Ten years after flour+water originally opened at 20th and Harrison in San Francisco, the Mission hot spot's first pizza venture will open its doors this month. Chef Thomas McNaughton's flour + water Pizzeria will open in the same neighborhood at 702 Valencia Street on June 3rd, less than a mile away from his first restaurant.
It's probably safe to say that Chef McNaughton loves pasta (example, he dressed his daughter up as a rigatoni), but he also loves pizza, and this new venture is all about sharing his obsession with the Bay Area.
"Pizza has been part of my life for as long as I can remember. I grew up in South Jersey, outside of Philly, where family-run pizza joints have cult-like followings and everyone thinks they're a pizza connoisseur. I love that about pizza. It's truly for all," says McNaughton.
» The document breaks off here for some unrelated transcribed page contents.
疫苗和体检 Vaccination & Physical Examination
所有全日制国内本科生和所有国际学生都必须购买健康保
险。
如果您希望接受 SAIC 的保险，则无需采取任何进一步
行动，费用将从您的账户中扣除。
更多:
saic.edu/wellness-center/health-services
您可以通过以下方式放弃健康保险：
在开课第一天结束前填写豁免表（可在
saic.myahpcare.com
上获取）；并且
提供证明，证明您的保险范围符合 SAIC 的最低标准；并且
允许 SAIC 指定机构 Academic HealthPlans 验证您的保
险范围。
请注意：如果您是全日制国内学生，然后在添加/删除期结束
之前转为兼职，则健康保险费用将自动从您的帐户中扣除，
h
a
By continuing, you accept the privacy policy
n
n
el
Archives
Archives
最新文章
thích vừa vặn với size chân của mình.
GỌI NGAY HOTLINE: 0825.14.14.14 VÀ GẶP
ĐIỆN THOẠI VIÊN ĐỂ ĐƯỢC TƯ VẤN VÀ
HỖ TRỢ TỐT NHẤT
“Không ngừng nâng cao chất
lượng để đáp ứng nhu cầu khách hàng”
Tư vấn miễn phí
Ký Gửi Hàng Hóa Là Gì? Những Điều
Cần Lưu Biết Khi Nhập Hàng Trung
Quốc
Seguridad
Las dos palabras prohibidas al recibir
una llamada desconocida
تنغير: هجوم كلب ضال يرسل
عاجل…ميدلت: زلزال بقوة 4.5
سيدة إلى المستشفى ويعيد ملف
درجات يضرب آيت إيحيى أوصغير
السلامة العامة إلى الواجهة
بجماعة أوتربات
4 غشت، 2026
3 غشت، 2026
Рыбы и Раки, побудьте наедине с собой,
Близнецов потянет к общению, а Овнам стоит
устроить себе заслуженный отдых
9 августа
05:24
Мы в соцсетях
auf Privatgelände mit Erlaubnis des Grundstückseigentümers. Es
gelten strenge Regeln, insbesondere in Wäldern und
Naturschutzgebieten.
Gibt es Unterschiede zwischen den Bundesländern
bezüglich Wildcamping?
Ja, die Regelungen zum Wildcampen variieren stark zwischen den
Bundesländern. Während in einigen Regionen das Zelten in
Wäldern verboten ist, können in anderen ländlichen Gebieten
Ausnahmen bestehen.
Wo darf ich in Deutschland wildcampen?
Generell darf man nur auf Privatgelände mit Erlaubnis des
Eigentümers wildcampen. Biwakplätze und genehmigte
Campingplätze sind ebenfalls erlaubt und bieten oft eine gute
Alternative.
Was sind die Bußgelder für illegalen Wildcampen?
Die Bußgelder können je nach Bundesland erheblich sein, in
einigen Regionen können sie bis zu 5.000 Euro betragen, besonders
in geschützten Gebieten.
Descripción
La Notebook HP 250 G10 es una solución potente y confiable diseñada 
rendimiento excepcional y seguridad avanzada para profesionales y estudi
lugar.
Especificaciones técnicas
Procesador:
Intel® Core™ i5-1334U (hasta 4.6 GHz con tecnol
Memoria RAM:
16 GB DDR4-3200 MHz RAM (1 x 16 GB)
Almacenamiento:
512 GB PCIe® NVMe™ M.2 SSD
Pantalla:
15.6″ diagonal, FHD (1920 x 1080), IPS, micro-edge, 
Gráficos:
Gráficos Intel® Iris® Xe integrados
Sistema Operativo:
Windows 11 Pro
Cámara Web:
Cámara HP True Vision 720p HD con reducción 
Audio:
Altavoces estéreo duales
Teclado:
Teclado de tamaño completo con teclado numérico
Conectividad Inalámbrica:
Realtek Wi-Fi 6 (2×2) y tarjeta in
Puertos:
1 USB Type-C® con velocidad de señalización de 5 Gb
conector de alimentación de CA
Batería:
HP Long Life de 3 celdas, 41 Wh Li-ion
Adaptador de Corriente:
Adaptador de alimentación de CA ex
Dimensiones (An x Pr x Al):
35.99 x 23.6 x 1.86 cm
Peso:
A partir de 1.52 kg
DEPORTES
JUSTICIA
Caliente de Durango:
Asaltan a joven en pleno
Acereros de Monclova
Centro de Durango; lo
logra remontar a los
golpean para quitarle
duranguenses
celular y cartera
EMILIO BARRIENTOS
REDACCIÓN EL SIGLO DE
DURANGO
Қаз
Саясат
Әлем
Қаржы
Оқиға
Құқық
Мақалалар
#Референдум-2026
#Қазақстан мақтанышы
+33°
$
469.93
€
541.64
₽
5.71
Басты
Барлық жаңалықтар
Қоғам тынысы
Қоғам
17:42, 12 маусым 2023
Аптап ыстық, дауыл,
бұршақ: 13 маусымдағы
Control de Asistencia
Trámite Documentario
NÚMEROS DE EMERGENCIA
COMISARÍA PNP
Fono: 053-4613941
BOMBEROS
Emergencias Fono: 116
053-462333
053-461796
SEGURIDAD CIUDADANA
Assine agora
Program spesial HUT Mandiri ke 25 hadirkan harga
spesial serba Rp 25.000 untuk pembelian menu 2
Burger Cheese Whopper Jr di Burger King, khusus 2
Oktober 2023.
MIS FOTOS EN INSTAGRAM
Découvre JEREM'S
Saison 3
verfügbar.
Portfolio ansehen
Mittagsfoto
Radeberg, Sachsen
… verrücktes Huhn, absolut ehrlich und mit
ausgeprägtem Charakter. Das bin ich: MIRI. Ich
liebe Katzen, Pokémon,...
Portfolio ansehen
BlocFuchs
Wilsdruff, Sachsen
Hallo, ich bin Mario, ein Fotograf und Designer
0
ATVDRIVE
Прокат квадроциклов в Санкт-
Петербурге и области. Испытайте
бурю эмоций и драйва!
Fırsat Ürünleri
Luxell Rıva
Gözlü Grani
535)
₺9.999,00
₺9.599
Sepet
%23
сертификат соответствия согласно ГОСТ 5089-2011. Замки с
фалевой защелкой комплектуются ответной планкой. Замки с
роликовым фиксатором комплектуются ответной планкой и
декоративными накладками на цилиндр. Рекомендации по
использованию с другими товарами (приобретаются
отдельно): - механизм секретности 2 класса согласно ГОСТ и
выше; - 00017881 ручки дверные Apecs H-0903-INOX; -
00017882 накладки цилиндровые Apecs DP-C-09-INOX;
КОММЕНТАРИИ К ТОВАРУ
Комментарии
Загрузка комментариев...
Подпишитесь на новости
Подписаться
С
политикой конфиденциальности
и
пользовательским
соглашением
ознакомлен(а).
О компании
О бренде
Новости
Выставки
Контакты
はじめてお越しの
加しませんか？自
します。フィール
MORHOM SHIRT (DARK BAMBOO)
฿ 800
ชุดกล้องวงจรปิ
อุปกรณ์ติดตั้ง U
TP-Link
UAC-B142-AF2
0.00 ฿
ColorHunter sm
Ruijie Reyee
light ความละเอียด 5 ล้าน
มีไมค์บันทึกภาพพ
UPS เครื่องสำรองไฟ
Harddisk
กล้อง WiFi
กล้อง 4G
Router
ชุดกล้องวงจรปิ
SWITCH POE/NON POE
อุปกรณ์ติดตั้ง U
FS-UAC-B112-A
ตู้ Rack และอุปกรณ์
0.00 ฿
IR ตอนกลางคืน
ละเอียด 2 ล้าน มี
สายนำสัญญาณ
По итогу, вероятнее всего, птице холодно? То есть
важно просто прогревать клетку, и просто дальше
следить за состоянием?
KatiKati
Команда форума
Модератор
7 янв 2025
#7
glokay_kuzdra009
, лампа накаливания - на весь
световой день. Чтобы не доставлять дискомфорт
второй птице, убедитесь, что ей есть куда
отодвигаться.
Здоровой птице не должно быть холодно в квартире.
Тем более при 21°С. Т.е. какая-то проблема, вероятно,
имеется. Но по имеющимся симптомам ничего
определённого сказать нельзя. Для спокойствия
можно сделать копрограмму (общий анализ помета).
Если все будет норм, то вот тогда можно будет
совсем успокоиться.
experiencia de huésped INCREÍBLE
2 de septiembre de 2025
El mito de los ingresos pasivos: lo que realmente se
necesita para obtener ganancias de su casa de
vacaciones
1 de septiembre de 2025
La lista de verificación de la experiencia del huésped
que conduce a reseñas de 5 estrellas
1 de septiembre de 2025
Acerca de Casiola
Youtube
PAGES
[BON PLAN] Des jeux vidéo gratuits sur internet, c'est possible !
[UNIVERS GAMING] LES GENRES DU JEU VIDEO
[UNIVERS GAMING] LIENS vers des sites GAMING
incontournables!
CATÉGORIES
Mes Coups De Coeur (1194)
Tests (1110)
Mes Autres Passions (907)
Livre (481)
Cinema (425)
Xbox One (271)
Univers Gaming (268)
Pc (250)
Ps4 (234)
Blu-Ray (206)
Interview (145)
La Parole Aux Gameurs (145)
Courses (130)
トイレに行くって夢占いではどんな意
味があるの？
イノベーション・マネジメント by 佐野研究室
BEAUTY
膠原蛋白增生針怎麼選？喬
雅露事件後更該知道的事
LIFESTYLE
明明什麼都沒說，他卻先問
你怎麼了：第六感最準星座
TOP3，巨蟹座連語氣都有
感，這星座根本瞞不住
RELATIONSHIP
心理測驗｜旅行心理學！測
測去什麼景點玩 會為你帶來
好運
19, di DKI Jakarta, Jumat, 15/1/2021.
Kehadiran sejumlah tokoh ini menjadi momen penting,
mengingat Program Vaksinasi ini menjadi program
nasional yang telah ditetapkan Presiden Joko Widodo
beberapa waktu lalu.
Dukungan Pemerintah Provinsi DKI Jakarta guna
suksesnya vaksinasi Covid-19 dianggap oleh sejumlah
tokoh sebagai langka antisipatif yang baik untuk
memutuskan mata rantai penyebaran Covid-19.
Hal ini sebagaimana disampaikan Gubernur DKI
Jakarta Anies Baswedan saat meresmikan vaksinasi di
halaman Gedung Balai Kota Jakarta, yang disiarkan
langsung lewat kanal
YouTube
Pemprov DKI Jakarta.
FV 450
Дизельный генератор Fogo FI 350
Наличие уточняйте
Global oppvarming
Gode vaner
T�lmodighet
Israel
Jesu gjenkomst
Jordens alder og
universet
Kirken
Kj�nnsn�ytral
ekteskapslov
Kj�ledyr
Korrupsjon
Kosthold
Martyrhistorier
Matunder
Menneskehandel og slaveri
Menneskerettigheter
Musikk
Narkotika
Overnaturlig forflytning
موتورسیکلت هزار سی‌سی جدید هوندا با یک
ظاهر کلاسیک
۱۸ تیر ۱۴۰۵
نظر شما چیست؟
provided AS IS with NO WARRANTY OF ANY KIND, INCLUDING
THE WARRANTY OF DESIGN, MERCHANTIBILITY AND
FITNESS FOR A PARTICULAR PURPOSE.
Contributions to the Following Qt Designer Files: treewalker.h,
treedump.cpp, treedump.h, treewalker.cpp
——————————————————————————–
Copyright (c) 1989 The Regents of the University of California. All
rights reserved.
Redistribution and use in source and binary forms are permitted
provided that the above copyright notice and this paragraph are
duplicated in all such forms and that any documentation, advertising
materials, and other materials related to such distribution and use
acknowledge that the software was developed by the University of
Like the flour + water Neapolitan, the pizza dough at the new pizzeria slowly ferments over three days, giving it a complex depth of flavor, but everything else from prepping to toppings to baking will have its own special flour + water Pizzeria touch. Diners will have ten different pizza options to choose from (five red pizzas and five white pizzas), but the menu also offers salads, seasonal vegetable antipasti, soft serve ice cream and some classic favorites inspired by Chef McNaughton's Jersey roots like Mozzarella Sticks, Chopped Salad, and Ricotta and Prosciutto Meatballs.